> Objectif 1:
Indiquez si chacun des énoncés (a), (b) et (c) concorde avec l'extrait sur la propagande haineuse, en répondant par oui ou par non et en citant textuellement les mots décisifs de l'extrait.
(a) L'alinéa 54(1)c) permet d'imposer une sanction pécuniaire maximale de 10 000 $.
(b) La Commission et le plaignant ont demandé que l'intimé verse au plaignant une indemnité spéciale de 10 000 $.
(c) Selon l'avocate de l'intimé, l'ordonnance de cesser et de s'abstenir isolerait davantage l'intimé de la société canadienne.

> Texte du document:

B. La propagande haineuse - l'article 13

[188] L'article 54 énumère les ordonnances qui peuvent être délivrées en rapport avec la propagande haineuse. Il comprend, par renvoi, certaines ordonnances qui peuvent être délivrées en vertu de l'article 53 quant à d'autres cas de discrimination. Par conséquent, une ordonnance peut être délivrée en vertu de l'alinéa 53(2)a) et comprendre, entre autres mesures, une ordonnance que la personne mette fin à l'acte discriminatoire. De plus, l'article 54 permet que soit délivrée l'ordonnance prévue au paragraphe 53(3) pour indemniser une victime dont on a fait expressément mention dans les messages discriminatoires. Enfin, l'alinéa 54(1)c) prévoit l'imposition d'une sanction pécuniaire d'au plus 10 000 $.

[189] La Commission et le plaignant ont demandé ce qui suit :

  1. La délivrance d'une ordonnance enjoignant à l'intimé de cesser de transmettre des messages comme ceux qui ont fait l'objet d'une plainte déposée en vertu de l'article 13;
  2. La délivrance d'une ordonnance enjoignant à l'intimé de verser au plaignant une indemnité spéciale de 20 000 $.
  3. la délivrance d'une ordonnance enjoignant à l'intimé de payer une pénalité de 10 000 $.

(i) L'ordonnance de cesser et de s'abstenir

[190] L'avocate de l'intimé a prétendu que la délivrance d'une ordonnance de cesser et de s'abstenir produirait des effets indésirables. Elle enverrait le message qu'on ne peut pas avoir des pensées désagréables au Canada et elle peut, en fait, favoriser l'expression de ces pensées par d'autres moyens qui sont moins pacifiques que les messages diffusés sur Internet. Enfin, la délivrance d'une ordonnance de cesser et de s'abstenir ne servirait qu'à isoler davantage l'intimé de la société canadienne.

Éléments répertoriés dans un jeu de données
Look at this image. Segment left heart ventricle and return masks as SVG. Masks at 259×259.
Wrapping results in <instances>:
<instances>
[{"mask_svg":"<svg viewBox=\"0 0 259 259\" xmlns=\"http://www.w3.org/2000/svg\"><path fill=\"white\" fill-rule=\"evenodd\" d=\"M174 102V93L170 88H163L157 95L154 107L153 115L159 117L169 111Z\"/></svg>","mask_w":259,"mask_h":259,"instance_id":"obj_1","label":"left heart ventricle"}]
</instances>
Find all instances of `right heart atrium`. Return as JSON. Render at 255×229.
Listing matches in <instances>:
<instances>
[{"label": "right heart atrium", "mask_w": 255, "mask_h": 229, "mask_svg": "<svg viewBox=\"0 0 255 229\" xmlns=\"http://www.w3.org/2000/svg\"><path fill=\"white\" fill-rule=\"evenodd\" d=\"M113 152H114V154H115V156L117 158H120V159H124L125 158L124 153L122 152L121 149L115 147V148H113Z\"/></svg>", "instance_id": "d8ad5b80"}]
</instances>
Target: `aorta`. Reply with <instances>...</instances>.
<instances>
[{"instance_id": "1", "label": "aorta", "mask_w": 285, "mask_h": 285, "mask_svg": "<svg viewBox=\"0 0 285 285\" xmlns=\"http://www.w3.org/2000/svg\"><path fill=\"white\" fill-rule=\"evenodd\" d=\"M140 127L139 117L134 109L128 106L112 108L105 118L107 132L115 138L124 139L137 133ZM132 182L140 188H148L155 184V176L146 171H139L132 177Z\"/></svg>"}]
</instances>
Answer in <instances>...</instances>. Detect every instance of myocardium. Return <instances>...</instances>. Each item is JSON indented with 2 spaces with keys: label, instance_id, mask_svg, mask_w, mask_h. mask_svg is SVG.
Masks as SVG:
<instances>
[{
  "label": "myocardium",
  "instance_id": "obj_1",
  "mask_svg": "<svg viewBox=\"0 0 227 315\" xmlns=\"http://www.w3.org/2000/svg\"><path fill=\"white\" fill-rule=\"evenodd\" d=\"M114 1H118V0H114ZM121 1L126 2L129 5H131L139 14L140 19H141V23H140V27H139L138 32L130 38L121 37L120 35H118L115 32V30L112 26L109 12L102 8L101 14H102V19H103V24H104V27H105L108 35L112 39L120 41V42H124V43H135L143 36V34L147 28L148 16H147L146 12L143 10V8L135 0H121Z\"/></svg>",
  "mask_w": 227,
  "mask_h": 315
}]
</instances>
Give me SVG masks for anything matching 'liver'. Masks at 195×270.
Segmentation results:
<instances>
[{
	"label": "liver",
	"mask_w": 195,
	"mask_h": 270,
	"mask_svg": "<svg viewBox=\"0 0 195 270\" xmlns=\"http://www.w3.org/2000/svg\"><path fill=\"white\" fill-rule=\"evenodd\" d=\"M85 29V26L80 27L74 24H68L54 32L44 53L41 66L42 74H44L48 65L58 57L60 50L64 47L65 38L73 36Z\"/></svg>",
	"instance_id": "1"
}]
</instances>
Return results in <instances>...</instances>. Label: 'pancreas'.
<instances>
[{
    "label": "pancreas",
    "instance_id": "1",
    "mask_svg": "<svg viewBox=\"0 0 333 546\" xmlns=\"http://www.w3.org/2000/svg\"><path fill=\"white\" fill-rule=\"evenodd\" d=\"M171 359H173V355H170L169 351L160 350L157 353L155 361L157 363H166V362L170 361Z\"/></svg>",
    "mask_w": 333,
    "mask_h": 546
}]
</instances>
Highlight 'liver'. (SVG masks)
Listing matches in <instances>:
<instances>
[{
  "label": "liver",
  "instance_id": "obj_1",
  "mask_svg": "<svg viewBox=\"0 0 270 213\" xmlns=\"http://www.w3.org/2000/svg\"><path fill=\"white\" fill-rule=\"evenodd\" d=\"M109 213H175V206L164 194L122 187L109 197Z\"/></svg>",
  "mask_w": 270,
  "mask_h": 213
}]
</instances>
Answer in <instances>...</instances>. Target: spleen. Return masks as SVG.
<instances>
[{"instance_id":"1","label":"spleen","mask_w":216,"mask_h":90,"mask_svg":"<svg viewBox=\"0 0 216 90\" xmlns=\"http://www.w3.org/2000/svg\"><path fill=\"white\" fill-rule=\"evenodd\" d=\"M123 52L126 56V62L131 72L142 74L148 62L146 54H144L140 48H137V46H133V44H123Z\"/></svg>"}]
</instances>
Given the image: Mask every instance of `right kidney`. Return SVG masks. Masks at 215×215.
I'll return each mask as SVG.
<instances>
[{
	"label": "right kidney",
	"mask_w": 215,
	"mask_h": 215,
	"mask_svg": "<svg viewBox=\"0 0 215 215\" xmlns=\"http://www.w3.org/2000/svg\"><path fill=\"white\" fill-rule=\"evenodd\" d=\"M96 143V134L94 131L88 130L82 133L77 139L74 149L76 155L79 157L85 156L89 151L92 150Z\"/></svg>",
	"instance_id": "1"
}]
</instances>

> Objectif 2: Imprimez à l'identique les lignes des enregistrements, de la ligne contenant « Return results in » jusqu'à la fin des enregistrements, bornes comprises.

> Réponse correcte 1:
(a) Oui : « l'alinéa 54(1)c) prévoit l'imposition d'une sanction pécuniaire d'au plus 10 000 $ ».
(b) Non : « verser au plaignant une indemnité spéciale de 20 000 $ ».
(c) Oui : « la délivrance d'une ordonnance de cesser et de s'abstenir ne servirait qu'à isoler davantage l'intimé de la société canadienne ».

> Réponse correcte 2:
Return results in <instances>...</instances>. Label: 'pancreas'.
<instances>
[{
    "label": "pancreas",
    "instance_id": "1",
    "mask_svg": "<svg viewBox=\"0 0 333 546\" xmlns=\"http://www.w3.org/2000/svg\"><path fill=\"white\" fill-rule=\"evenodd\" d=\"M171 359H173V355H170L169 351L160 350L157 353L155 361L157 363H166V362L170 361Z\"/></svg>",
    "mask_w": 333,
    "mask_h": 546
}]
</instances>
Highlight 'liver'. (SVG masks)
Listing matches in <instances>:
<instances>
[{
  "label": "liver",
  "instance_id": "obj_1",
  "mask_svg": "<svg viewBox=\"0 0 270 213\" xmlns=\"http://www.w3.org/2000/svg\"><path fill=\"white\" fill-rule=\"evenodd\" d=\"M109 213H175V206L164 194L122 187L109 197Z\"/></svg>",
  "mask_w": 270,
  "mask_h": 213
}]
</instances>
Answer in <instances>...</instances>. Target: spleen. Return masks as SVG.
<instances>
[{"instance_id":"1","label":"spleen","mask_w":216,"mask_h":90,"mask_svg":"<svg viewBox=\"0 0 216 90\" xmlns=\"http://www.w3.org/2000/svg\"><path fill=\"white\" fill-rule=\"evenodd\" d=\"M123 52L126 56V62L131 72L142 74L148 62L146 54H144L140 48H137V46H133V44H123Z\"/></svg>"}]
</instances>
Given the image: Mask every instance of `right kidney`. Return SVG masks. Masks at 215×215.
I'll return each mask as SVG.
<instances>
[{
	"label": "right kidney",
	"mask_w": 215,
	"mask_h": 215,
	"mask_svg": "<svg viewBox=\"0 0 215 215\" xmlns=\"http://www.w3.org/2000/svg\"><path fill=\"white\" fill-rule=\"evenodd\" d=\"M96 143V134L94 131L88 130L82 133L77 139L74 149L76 155L79 157L85 156L89 151L92 150Z\"/></svg>",
	"instance_id": "1"
}]
</instances>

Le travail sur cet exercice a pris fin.